Fox&Monkey
世間は、豆まきの時期だった。
大学生と高校生では、試験期間が違う。けれど、部活以外はとっくに春休みに入った三井は、久しぶりの実家にたいくつしていた。だから強引に後輩達を集まらせることになってしまった。
「三井サン、カンベンしてくださいよ…」
「先輩命令だ、宮城」
「…突然先輩ヅラしないでよね」
電話での遠回しの拒否も物ともせず、三井は現3年生と2年生を呼び出した。もちろん同時に卒業した元チームメイトに声をかける。そして、赤木以外、揃ってしまった。
「俺ら、受験生なんスよ」
そう言ってみるが、三井の部屋での酒宴から抜けられない。息抜きになると自分に言い聞かせ、さっさと出来上がった三井を持てなす。木暮は受験生達を哀れんでいた。
「木暮先輩…今更スけど、元気ッスか?」
「ああ…なんとかやってるよ」
これ以上酔いたくない面々は、小さな声でヒソヒソと話す。忙しいのも事実だが、懐かしさの方が大きかった。
そんな中、三井を除き、学校のテストのみという少し気楽なのが、現2年生だった。先輩達が逃げるため、後輩達、特に流川と花道は三井に巻き込まれていた。
「オメーら、相変わらずだな」
「…ミッチー、ペース早ぇよ」
「…うす」
「わかった、ミッチー! なんかイヤなことがあったんだろ!」
「…う、うるせーよ、桜木!」
その一カ所だけが盛り上がる、強引な酒宴だった。
深夜まで呑んでいたのは、悪ガキ軍団と呼ばれた面々だけだった。久しぶりなのにほとんど三井と会話できなかった木暮は、理性を保ったまま帰宅した。それ以外の受験生、2年生もなんとか帰ることができた。
三井の部屋に残ったのは、結局話し込んだ宮城と三井、潰れた流川と隣に座る花道だけだった。

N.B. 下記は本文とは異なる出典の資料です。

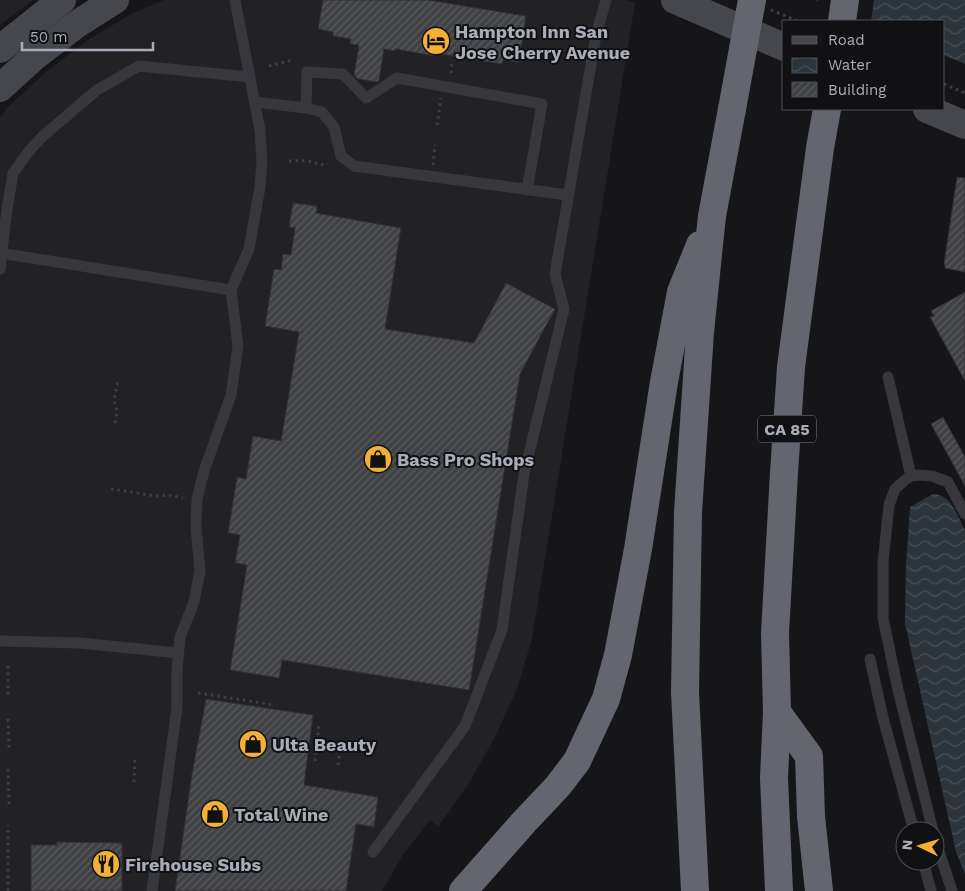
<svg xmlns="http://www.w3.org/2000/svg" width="965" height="891" font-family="'Work Sans',sans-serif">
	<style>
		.built { fill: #222225 }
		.water { fill: url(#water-waves) }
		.pier { fill: #161618 }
		.building { fill: url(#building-hatch); stroke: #303034 }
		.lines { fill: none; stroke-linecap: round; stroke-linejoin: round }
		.path { stroke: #3d3f44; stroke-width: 3; stroke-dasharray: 2.5 4; stroke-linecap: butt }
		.lane { stroke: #37383d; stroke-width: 11 }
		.secondary { stroke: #45474d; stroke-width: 28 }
		.highway { stroke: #63666e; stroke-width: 28 }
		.highway-bridge { stroke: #63666e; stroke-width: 28 }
		.labels { text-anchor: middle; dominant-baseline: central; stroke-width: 4; stroke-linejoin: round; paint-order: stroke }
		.shield { fill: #111113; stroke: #7b7e86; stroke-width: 1 }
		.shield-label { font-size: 16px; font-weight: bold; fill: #a8adb8 }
		.poi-label { font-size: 18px; font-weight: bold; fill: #a8adb8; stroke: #111113; text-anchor: start }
	</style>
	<defs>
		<pattern id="water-waves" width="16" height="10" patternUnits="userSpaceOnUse" patternTransform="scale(1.25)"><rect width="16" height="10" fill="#2c353c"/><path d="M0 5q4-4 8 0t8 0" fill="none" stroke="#485056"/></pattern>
		<pattern id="building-hatch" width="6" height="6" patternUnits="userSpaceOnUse" patternTransform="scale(1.25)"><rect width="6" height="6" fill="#404145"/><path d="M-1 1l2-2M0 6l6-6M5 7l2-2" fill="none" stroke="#595a5e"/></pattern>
	</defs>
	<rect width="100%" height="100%" fill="#161618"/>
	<g class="built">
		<polygon points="0,0 33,0 0,25"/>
		<polygon points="164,0 626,0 635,3 532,639 517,689 495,737 469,783 438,827 430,820 402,856 382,891 0,891 0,117 9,106 47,71 89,39 133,13"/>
	</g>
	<g class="water">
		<polygon points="815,0 965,0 965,64 944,55 944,21 865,21"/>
		<path d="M 933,494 C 952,495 957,516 965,530 L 965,874 L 956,852 L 905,623 L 906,565 L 910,507 Z"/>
	</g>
	<polygon class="pier" points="818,0 874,0 871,21 858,21 818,4"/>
	<g class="building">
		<polygon points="323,0 428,0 526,16 519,62 503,60 502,64 435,53 435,56 395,49 395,51 384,49 379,81 377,82 358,79 354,75 359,45 350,44 351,39 333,36 333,32 318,29"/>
		<polygon points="957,177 965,178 965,272 945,268 945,265 944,264"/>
		<polygon points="293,203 317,206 316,213 401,228 385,329 474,343 506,283 555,309 520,374 469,690 282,660 279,678 230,670 247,565 235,563 240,535 228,533 237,477 246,479 253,436 281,441 299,332 265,326 274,269 281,270 283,254 291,255 295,228 289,227"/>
		<polygon points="965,292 965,381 930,317 934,316 931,311"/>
		<polygon points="943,417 965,457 965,486 931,424"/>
		<polygon points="206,699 313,715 304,785 378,797 374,827 356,824 346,891 175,891 192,774"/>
		<polygon points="57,842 122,843 122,891 31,891 31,845 57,845"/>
	</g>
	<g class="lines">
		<g class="path">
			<polyline points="771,10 798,21"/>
			<polyline points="269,66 292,60"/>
			<polyline points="451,73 452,61"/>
			<polyline points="944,84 965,93"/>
			<polyline points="437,125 441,98"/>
			<path d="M 289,161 C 295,161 301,160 307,161 C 315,162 320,166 328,164"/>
			<polyline points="433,165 435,145"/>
			<polyline points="115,423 117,411 114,401 118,379"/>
			<polyline points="111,489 156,496 167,495 183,498"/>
			<polyline points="8,666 8,698"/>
			<polyline points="198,693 274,705"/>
			<polyline points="8,719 9,748"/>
			<polyline points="315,761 319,725"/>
			<polyline points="338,765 341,745"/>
			<polyline points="8,769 9,804"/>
			<polyline points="134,782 135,756"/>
			<polyline points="8,891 8,825"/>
		</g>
		<g class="lane">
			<polyline points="255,102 306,108 322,112 334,127 341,156 354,166 568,195"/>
			<polyline points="306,108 307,72 343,74 366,98 397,78 542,104 527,190"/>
			<polyline points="0,253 231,290"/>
			<polyline points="0,269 7,209 13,173 30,150 43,136 97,90 139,66 250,77"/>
			<polyline points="888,377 911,476"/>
			<polyline points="0,641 80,643 178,653"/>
			<polyline points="870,659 883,718 914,831"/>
			<polyline points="933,831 898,690 883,618 883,562 889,505 895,489 905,480 911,476 918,475 932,476 948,482 965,514"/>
			<polyline points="935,839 952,891"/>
			<polyline points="373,852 465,726 502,630 524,474 564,309 555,274 596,35 606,0"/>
			<polyline points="923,861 931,891"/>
			<polyline points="152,891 177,708 177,670 180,637 194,602 200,571 196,527 197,499 204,471 231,395 238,346 231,290 249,249 260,187 262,161 260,130 235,0"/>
		</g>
		<g class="secondary">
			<polyline points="675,0 784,47"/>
			<polyline points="0,49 62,0"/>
			<polyline points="0,88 34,57 77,24 115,0"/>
			<polyline points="927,109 965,125"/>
		</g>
		<g class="highway">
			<polyline points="842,21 845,0"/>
			<polyline points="777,712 809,756 811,816 819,891"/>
			<polyline points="463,891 524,822 558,786 577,761 606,699 618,655 638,549 664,382 681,292 700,245"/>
			<polyline points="695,891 685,692 688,512 700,332 712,216 732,109"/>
			<polyline points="779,891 774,778 777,712 775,633 784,473 791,367 820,148 827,109"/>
		</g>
		<polyline class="highway-bridge" points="732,109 752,0"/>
	</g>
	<defs>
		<symbol id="hotel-disc" viewBox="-11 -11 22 22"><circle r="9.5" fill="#f2b134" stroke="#111113"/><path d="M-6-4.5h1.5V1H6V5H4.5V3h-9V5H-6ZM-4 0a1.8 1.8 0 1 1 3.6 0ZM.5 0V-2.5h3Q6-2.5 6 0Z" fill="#111"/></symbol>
		<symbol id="shop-disc" viewBox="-11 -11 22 22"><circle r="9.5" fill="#f2b134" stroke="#111113"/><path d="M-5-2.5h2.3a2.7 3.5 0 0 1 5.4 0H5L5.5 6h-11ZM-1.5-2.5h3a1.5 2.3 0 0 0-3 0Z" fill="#111"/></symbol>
		<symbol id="restaurant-disc" viewBox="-11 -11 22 22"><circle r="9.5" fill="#f2b134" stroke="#111113"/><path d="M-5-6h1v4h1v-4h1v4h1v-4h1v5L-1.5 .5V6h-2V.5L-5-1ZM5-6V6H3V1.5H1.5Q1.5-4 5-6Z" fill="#111"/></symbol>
	</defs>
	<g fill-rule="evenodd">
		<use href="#hotel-disc" x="420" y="25" width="32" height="32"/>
		<use href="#shop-disc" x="362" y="443" width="32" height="32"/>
		<use href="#shop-disc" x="237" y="728" width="32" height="32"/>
		<use href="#shop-disc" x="199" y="798" width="32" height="32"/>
		<use href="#restaurant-disc" x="90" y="848" width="32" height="32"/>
	</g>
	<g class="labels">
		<rect class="shield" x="758" y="415.5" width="58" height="27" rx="4"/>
		<g class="shield-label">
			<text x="787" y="429">CA 85</text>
		</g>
		<g class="poi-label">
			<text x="455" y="31">Hampton Inn San<tspan x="455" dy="21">Jose Cherry Avenue</tspan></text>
			<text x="397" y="459">Bass Pro Shops</text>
			<text x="272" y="744">Ulta Beauty</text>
			<text x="234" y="814">Total Wine</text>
			<text x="125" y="864">Firehouse Subs</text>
		</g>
	</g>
	<rect x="782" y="20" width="162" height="90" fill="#111113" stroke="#4d4f55"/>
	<rect x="792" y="36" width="25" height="8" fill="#45474d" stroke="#4d4f55"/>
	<text x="828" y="45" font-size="15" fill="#a8adb8">Road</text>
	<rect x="792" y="58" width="25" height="15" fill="url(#water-waves)" stroke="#4d4f55"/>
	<text x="828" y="70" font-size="15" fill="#a8adb8">Water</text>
	<rect x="792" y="82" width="25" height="15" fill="url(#building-hatch)" stroke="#4d4f55"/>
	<text x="828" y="95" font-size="15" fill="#a8adb8">Building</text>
	<g transform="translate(920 846) rotate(275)"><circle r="24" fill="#111113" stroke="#4d4f55"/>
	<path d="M0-4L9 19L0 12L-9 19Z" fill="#f2b134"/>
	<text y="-8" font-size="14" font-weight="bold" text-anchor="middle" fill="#a8adb8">N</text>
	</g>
	<path d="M22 42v8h131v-8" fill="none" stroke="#a8adb8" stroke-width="2.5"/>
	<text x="30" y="42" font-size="15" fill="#a8adb8" stroke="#111113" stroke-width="4" paint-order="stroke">50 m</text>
</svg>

花道は、自分が寝るつもりもないのに意識がなかったことに驚いた。目だけを開けると、まだ話し声が聞こえる。飽きもせずに、と呆れかけたとき、信じられない声が耳に入ってきた。
「……ミッチー? リョーちん?」
二人の声ではない。もっと高い、まるきり女性の声だった。しかも、俗に言う喘ぎ声だ。花道は、二人の背中の間だから、画面まで見てしまった。
「うわっ」
「…しー!」
思わず大声を出した花道に、先輩達は同時に振り返る。
「…流川まで起きるじゃねぇか」
「な、なに…何見てんだ…」
画面以外が暗い中でも、花道の赤い顔がわかる。いつまでも純情らしい後輩は、からかい甲斐があった。

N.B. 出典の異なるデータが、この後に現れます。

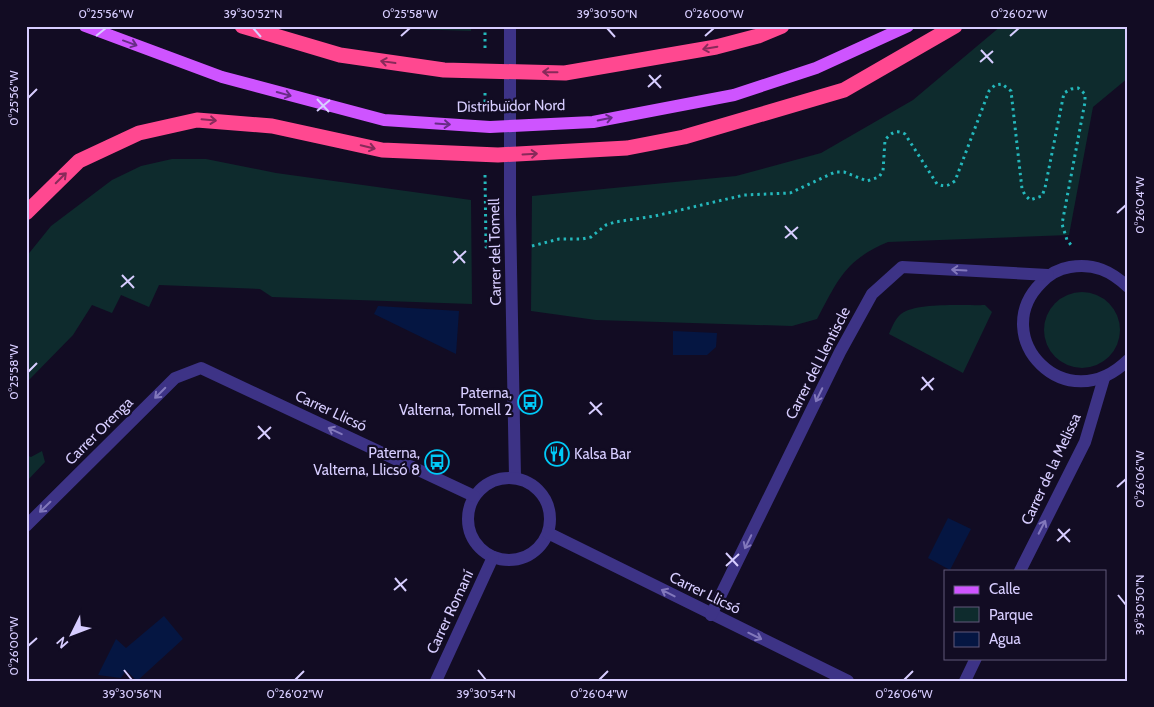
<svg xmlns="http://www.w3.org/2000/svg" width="1154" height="707" viewBox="0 0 1154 707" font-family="Cabin,sans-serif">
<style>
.green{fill:#0e2b2d}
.water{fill:#051642}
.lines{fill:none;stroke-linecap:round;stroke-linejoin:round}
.path{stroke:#24b8bc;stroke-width:3;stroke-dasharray:2.5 4;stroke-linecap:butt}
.minor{stroke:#3d3386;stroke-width:12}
.major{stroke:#ce54ff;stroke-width:12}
.highway{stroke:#ff4890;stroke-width:15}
.oneway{stroke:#672c86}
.oneway2{stroke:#882a5a}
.oneway3{stroke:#8278bc}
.ticks{fill:none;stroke:#d7cdff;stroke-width:2}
.labels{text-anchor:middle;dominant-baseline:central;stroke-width:4.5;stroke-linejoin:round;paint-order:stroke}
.street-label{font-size:15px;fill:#d7cdff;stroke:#120c23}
.poi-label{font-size:15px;fill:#d7cdff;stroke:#120c23;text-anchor:end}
.neatline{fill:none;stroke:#d7cdff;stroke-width:2}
.ticks-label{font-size:12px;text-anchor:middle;fill:#d7cdff}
</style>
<rect width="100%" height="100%" fill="#120c23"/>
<!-- green -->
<g class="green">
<polygon points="403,26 471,26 471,31 412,29"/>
<path d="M1001,26H1128V78L1093,107L1069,235L888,242C845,260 838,280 817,319L792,326L596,320L531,311L532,196L736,176L821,153L913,100Z"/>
<polygon points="172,159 206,159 276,173 471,200 472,304 272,297 260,289 159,285 149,307 121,295 112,313 92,305 73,335 26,383 26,257 51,226 112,180 141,166"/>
<circle cx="1082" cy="330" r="38"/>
<path d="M985,305L992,312L963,373L889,334C892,327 895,319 901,314C917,302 964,306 985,305Z"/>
<polygon points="42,451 45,462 26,482 26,455 31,457"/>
</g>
<!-- water -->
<g class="water">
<polygon points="378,306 459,311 456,354 374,314"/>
<polygon points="673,331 717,333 716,347 707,355 673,355"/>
<polygon points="948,518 971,529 950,570 928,558"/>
<polygon points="164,616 183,639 137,681 126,670 121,678 98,675 116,639 126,648"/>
</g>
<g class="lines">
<!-- path -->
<g class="path">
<polyline points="485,26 485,49"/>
<polyline points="485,93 485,106"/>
<polyline points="485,175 486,247 490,247"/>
<path d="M532,246L559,239H582L591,237L606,225L615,222L655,216L744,195L790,193L835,172H844L867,181L879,177L883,171L885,140C891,133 896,129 905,134L937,184C945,187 948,186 955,181L989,91L995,85L1002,84L1011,91L1022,189L1025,195L1030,200L1042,196L1045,188L1064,93L1071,89L1078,88L1085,94V102L1062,224L1067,240L1071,245"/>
</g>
<!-- minor -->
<g class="minor">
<polyline points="510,26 510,214 515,477"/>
<path d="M1128,287C1111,271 1094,263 1070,267C1058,269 1049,274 1041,283C987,337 1066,421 1128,360"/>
<circle cx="509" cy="519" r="41"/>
<polyline points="26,526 175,378 201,368 474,496"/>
<polyline points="548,533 848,681"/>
<polyline points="1020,571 1085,442 1104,378"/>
<polyline points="711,615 840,352 872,294 902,267 1048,275"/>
<polyline points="436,681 493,557"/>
<polyline points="965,681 976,658"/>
</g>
<!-- major -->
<polyline class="major" points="85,26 222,77 384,120 490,127 593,122 734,95 816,68 908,26"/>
<!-- highway -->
<g class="highway">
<polyline points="242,26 340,55 444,70 565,73 716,47 758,36 782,26"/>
<polyline points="26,213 79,161 139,133 197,120 272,126 382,150 498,155 627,148 684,137 844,90 955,26"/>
</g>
</g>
<!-- one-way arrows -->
<defs><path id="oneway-shaft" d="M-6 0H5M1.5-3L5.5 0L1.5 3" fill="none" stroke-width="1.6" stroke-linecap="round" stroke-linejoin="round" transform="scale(1.25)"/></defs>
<g class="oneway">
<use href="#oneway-shaft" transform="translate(130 43) rotate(20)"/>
<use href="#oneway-shaft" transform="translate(284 94) rotate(15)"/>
<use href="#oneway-shaft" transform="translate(605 119) rotate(-11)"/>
<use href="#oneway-shaft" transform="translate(443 124) rotate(4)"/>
</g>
<g class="oneway2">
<use href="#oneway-shaft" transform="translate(710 48) rotate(170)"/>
<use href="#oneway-shaft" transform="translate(388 62) rotate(-172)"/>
<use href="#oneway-shaft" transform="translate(550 72) rotate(-179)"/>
<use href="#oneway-shaft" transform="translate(209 120) rotate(5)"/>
<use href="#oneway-shaft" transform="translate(368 147) rotate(13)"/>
<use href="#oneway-shaft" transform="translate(530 154) rotate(-3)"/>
<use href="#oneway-shaft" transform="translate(61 178) rotate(-45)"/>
</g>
<g class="oneway3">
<use href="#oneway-shaft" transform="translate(959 270) rotate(-177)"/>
<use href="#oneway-shaft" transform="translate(160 393) rotate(135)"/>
<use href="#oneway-shaft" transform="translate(819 395) rotate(116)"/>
<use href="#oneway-shaft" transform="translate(335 431) rotate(-155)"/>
<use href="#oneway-shaft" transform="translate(45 507) rotate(136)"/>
<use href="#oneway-shaft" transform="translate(1042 527) rotate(-63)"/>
<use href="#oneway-shaft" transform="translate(748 542) rotate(116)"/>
<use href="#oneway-shaft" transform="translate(668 593) rotate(-153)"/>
<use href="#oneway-shaft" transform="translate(755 636) rotate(26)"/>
</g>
<!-- ticks -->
<path class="ticks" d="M253,28L261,37M607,28L615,37M96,36L106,28M401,36L410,28M705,36L714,28M1010,36L1019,28M981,50L993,63M980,62L993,51M649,75L661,88M648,87L661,75M28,98L37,89M317,99L329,112M317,111L330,100M1117,213L1126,205M785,226L797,239M785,238L798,227M454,251L465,263M453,263L466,251M122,275L134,288M121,287L134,276M28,372L37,363M922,377L933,390M921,390L934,378M590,402L602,415M589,414L602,403M258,426L270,439M258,439L271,427M1117,487L1126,479M1058,529L1070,542M1057,541L1070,529M726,553L738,566M726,566L739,554M395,578L406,591M394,590L407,579M1118,595L1126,605M28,646L37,638M124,670L132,680M478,670L486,680M295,680L304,671M599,680L608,671M904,680L913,671"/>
<!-- icons -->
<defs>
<g id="bus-ring" transform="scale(1.25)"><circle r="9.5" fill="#120c23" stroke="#00caf8" stroke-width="1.5"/><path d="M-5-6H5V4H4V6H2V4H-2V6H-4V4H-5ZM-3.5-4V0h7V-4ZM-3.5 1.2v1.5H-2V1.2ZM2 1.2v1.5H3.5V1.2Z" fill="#00caf8"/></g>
<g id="restaurant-ring" transform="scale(1.25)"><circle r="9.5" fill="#120c23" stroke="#00caf8" stroke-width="1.5"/><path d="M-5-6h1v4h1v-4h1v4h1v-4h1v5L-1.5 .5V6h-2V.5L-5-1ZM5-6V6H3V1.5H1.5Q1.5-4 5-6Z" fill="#00caf8"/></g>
</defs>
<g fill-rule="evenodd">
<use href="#bus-ring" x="530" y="402"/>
<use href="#restaurant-ring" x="557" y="454"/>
<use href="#bus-ring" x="437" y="462"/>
</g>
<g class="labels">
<!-- street labels -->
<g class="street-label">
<text transform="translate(511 106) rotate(-1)">Distribuïdor Nord</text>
<text transform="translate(495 252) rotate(-91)">Carrer del Tomell</text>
<text transform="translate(818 363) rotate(-63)">Carrer del Llentiscle</text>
<text transform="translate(331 411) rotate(25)">Carrer Llicsó</text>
<text transform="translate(99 431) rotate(-45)">Carrer Orenga</text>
<text transform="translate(1051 469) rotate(-65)">Carrer de la Melissa</text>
<text transform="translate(705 593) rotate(26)">Carrer Llicsó</text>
<text transform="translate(450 612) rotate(-65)">Carrer Romaní</text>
</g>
<!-- poi labels -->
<g class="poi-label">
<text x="512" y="393">Paterna,<tspan x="512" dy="17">Valterna, Tomell 2</tspan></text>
<text x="420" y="453">Paterna,<tspan x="420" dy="17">Valterna, Llicsó 8</tspan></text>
<text x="574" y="454" text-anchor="start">Kalsa Bar</text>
</g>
</g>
<!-- border -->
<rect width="1154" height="707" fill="none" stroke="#120c23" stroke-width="55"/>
<!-- legend -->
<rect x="944" y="570" width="162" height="90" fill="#120c23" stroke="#61597b"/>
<rect x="954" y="586" width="25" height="8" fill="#ce54ff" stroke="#61597b"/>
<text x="989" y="594" font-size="15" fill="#d7cdff">Calle</text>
<rect x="954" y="607" width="25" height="15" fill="#0e2b2d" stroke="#61597b"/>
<text x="989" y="620" font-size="15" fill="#d7cdff">Parque</text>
<rect x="954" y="632" width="25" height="15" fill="#051642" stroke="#61597b"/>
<text x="989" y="644" font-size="15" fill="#d7cdff">Agua</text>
<!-- north arrow -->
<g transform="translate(72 634) rotate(228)" stroke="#120c23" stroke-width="4" paint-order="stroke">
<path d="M0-4L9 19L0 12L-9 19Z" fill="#d7cdff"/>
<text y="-8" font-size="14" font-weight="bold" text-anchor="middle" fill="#d7cdff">N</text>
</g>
<rect x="28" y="28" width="1098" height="652" class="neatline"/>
<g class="ticks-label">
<text x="106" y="18">0°25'56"W</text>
<text x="253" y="18">39°30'52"N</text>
<text x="410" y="18">0°25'58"W</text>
<text x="607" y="18">39°30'50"N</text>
<text x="714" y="18">0°26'00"W</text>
<text x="1019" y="18">0°26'02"W</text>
<text transform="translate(14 98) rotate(-90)" y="4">0°25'56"W</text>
<text transform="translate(1140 205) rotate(-90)" y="4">0°26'04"W</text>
<text transform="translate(14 372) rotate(-90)" y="4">0°25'58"W</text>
<text transform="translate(1140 479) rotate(-90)" y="4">0°26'06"W</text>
<text transform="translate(1140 605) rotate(-90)" y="4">39°30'50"N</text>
<text transform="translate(14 646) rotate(-90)" y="4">0°26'00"W</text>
<text x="132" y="698">39°30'56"N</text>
<text x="295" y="698">0°26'02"W</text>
<text x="486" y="698">39°30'54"N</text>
<text x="599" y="698">0°26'04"W</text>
<text x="904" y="698">0°26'06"W</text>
</g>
</svg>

「オメーも見る? あーでも、もっと初心者用がいいだろうな」
花道が返事をしないままに、ビデオが入れ替えられる。初心者用というのがあるのだろうか、と花道にはさっきのと区別がつかない。どちらかというと、AVビデオはあまり見ない方だった。
いくら仲良い先輩とはいえ、他人と一緒に見るときの気恥ずかしさは堪らない。けれど、花道は画面から目が離せない。耳も、その声に集中してしまっていた。
ドキドキと心拍が上がり、全身から汗が噴き出し始める。興奮しはじめた自分を、花道は止められなかった。
しばらくして、花道はものすごく冷静になるくらいの、ある一つの文章が頭に浮かんだ。さすがに黙ったままだった先輩達だったが、すぐにその様子に気付いた。
「…桜木?」
「えっ…」
花道の驚いた顔は、いつも通りのものだった。こうなると、興奮している自分の方が恥ずかしくなるものだ。けれど、花道は何かに取り憑かれたかのように、急いで立ち上がった。
「ミッチー、リョーちん、俺ら、帰るわ」
「……今からか…?」
午前2時か3時頃、日の出までもまだまだある。
「花道、どうしたんだよ…もしかして、ビデオとかダメなタイプ?」
無神経なようで、実は繊細な部分も多い花道だし、宮城はそんな疑問が浮かんだ。
「いや…そういうわけでもねーんだけど…」
二人と目を合わそうともせず、花道はぐっすり寝ている流川を引きずった。そこまでしなくても、と二人が止める前に、花道は本当に帰ってしまった。
「…アイツ…どうしたんだ?」
「さあ…」
「なんで流川まで連れてくんだ…」
あの流川がこんなビデオを見たとき、どんな反応をするのだろうか。そんなことを思いつきながら、三井はため息をついた。
「あーあ、全然勉強できなかったっすよ、おかげさまで」
「…うるせー、明日っから頑張りゃいいんだよ」
何となく気をそがれて、二人はそこに転がった。